Carry on the exchange about solar power and land area from its last sentence.

-- BEGIN Source --

I think seeing another 100% gain in affordable solutions is conservative, since 400% is what's possible.


Sure, but a fourfold increase in efficiency does not lead to "effectively zero" land area over time, which is what you claimed.


If the vast majority of buildings used "negative" power (that is that they generated more back into the grid then they took out) due to small scale power generation on premises, then the net effect may not dictate a need for a grandiose centralized solution.

When people compare say a million homes power needs, which is about 1000Gwh/month, in the non-distributed systems you need a 1000Gwh/month solution (think nuclear). However, this hypothetical 4-fold increase in efficiency would need only 7 solar panel (1.6m x 1m) per house for a net zero need distributed system.

-- END Source --
-- BEGIN Supplied material --

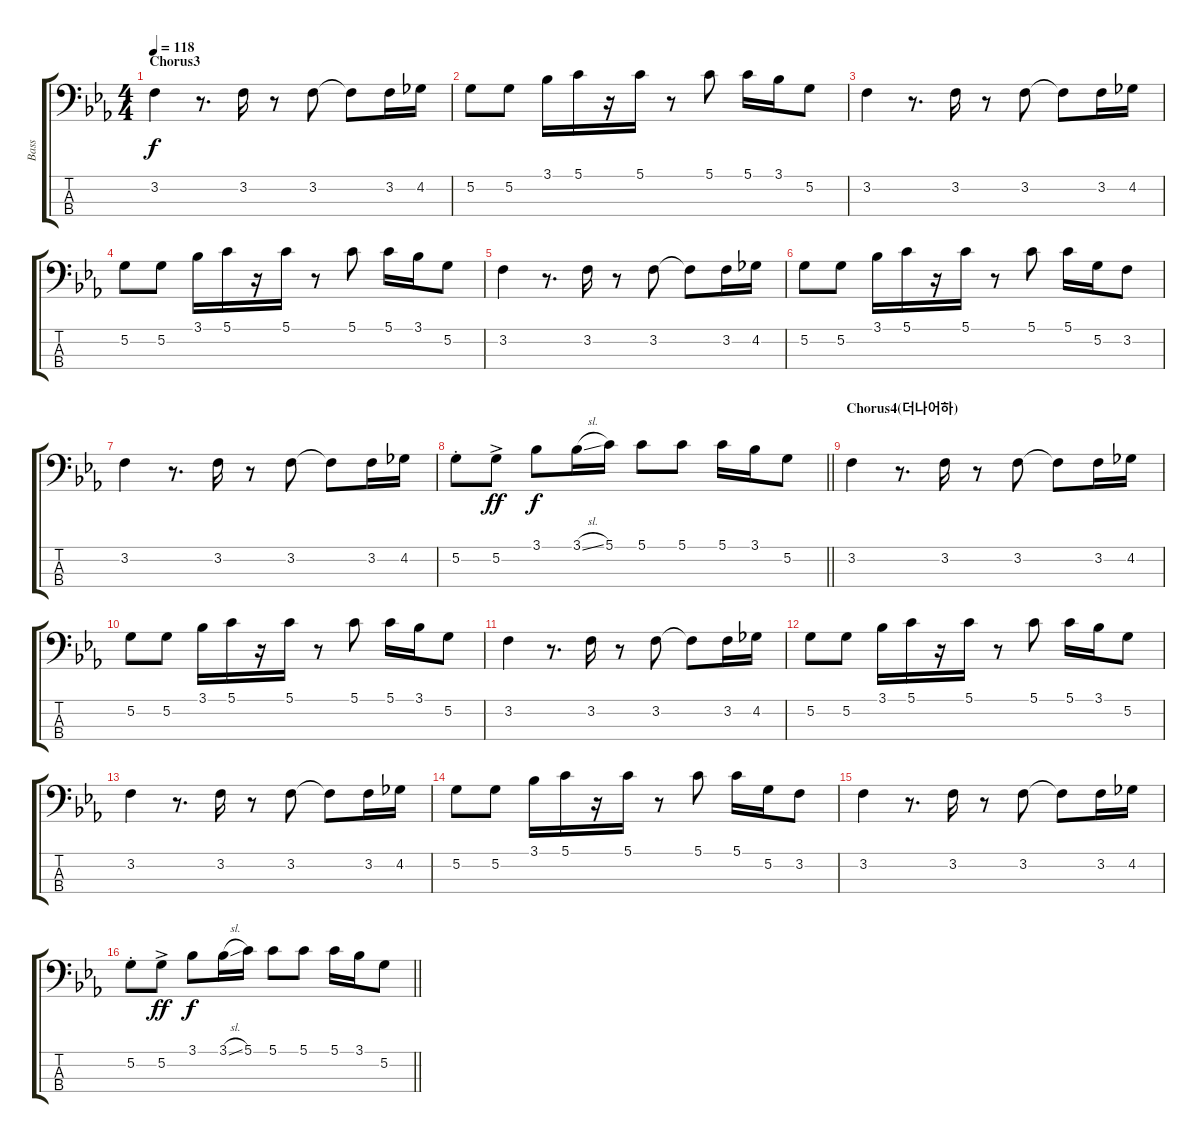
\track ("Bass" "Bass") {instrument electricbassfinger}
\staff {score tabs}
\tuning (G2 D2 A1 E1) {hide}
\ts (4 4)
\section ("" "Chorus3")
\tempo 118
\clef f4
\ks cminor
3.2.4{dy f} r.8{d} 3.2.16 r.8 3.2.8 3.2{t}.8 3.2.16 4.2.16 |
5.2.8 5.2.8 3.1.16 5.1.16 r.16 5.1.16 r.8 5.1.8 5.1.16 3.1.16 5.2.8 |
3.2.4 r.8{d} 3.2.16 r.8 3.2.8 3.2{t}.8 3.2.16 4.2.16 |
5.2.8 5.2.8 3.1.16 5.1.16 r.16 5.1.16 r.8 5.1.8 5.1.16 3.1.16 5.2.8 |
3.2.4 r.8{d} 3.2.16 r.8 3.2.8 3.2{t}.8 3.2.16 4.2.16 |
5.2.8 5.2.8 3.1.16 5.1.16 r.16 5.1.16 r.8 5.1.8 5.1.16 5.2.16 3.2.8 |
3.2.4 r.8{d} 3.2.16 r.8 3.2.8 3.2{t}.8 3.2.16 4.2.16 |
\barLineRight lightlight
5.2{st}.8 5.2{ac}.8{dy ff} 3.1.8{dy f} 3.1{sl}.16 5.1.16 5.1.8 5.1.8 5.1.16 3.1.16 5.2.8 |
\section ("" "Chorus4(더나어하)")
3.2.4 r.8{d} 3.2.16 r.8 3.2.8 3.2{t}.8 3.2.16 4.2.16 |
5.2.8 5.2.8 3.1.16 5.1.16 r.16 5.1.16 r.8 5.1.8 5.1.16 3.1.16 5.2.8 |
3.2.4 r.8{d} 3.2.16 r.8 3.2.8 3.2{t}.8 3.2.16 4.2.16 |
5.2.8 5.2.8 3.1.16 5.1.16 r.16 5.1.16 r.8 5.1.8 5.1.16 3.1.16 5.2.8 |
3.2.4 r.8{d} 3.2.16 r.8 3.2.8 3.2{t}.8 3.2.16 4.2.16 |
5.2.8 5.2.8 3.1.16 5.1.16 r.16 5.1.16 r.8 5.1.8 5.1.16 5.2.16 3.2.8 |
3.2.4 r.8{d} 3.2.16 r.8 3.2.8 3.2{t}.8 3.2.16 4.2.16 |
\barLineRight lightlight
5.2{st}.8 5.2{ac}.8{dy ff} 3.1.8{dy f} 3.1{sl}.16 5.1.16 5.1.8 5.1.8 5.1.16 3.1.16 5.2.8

-- END Supplied material --
-- BEGIN Supplied material --

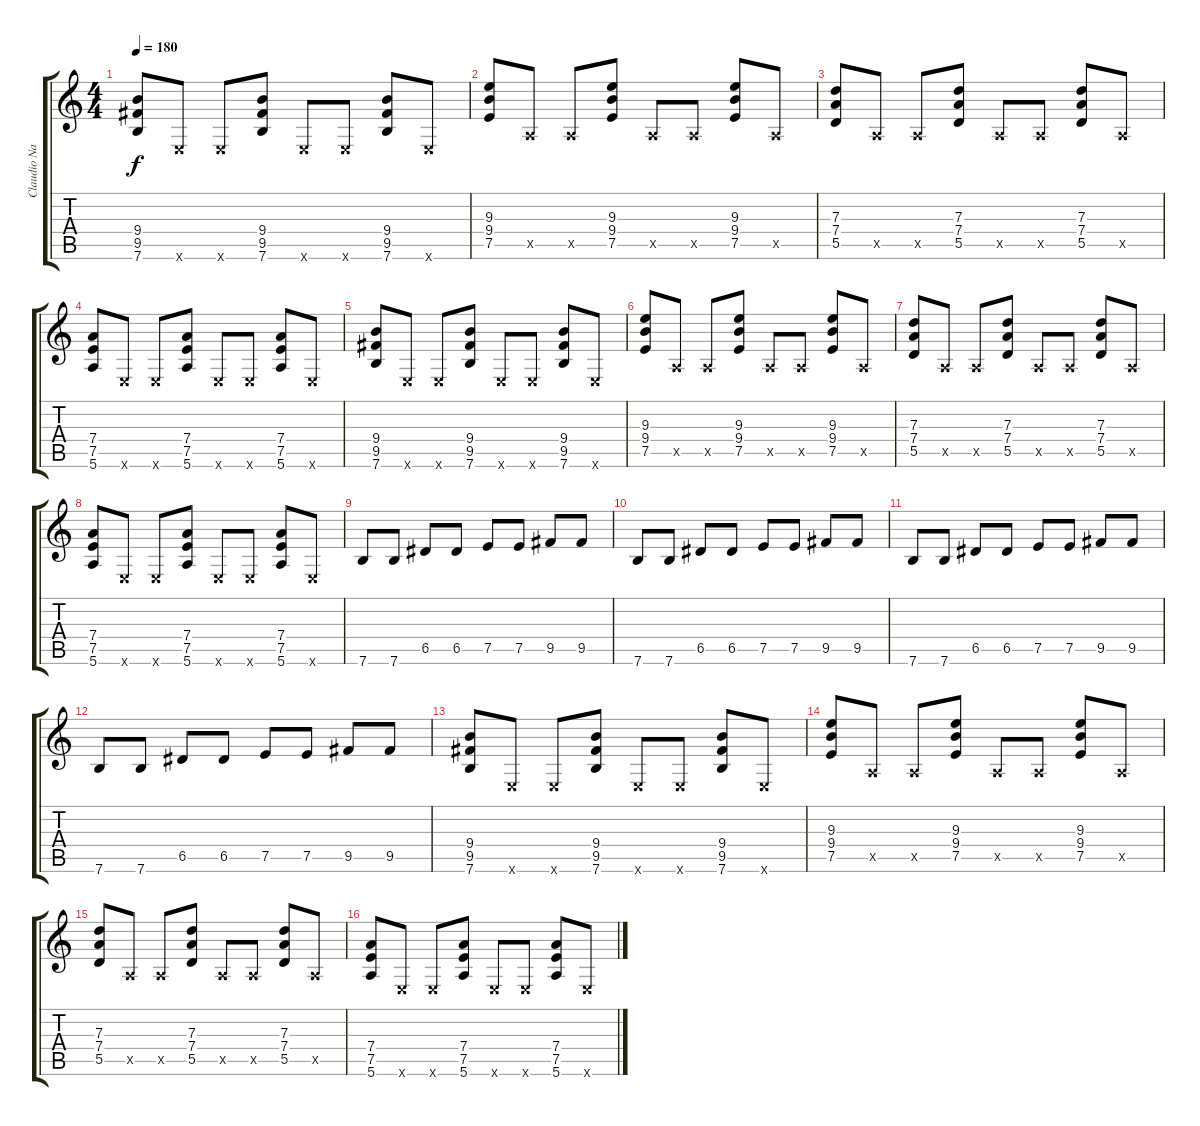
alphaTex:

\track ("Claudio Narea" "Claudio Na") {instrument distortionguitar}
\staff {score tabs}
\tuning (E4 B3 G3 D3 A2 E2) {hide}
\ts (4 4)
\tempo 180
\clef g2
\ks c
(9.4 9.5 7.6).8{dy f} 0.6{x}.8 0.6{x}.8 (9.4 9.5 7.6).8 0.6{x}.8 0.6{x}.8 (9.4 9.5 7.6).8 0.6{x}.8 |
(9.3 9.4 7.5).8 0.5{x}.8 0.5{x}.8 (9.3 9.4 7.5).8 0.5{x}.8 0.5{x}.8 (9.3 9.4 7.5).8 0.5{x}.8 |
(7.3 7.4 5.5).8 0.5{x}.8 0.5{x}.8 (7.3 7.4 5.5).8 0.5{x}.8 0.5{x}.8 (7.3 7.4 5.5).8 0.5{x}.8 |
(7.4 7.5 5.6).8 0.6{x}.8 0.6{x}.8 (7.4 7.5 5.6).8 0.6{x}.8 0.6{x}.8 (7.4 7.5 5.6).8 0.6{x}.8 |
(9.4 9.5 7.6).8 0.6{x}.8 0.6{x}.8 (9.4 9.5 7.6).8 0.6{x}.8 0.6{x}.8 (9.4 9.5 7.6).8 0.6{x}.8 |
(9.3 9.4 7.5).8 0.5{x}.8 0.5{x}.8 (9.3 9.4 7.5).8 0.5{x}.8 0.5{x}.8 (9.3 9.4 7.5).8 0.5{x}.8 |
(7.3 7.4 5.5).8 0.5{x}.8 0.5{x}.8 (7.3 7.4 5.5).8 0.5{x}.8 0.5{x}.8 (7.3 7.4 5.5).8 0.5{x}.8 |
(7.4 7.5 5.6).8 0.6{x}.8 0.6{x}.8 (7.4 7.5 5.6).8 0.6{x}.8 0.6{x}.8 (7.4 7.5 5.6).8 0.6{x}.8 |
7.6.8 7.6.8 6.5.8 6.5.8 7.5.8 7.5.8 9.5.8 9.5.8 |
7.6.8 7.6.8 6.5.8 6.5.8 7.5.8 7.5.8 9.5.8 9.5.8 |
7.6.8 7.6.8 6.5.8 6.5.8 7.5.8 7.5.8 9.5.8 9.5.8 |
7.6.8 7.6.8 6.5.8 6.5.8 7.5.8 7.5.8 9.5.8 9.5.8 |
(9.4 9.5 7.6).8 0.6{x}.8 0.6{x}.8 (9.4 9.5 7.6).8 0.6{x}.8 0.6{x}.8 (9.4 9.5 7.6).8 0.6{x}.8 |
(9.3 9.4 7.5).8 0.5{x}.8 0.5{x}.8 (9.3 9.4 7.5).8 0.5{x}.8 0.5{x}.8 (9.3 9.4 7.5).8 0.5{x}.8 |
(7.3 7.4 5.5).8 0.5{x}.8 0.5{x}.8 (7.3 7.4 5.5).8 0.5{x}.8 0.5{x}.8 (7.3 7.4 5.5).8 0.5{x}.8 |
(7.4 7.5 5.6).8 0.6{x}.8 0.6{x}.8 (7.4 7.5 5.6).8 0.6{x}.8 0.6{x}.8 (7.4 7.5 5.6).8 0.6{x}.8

-- END Supplied material --

▶ [Result of this exercise]:
If the right market incentives were there, and in a future market anticipating the swanson curve, someone may install say 25 panels (18 in excess of their need) to generate monthly passive income ("fans" of solar have 30+ panels)

Under this model, someone would be powering their house and two of their neighbors.

You can see how this can add up with the right market structure.

My argument is that in a world of a free-market entrepreneurial energy, you won't need a centralized power generator capable of powering 1 million homes. In fact, you may not need centralized power generation at all.

The future problems aren't going to be in power generation, but in storage.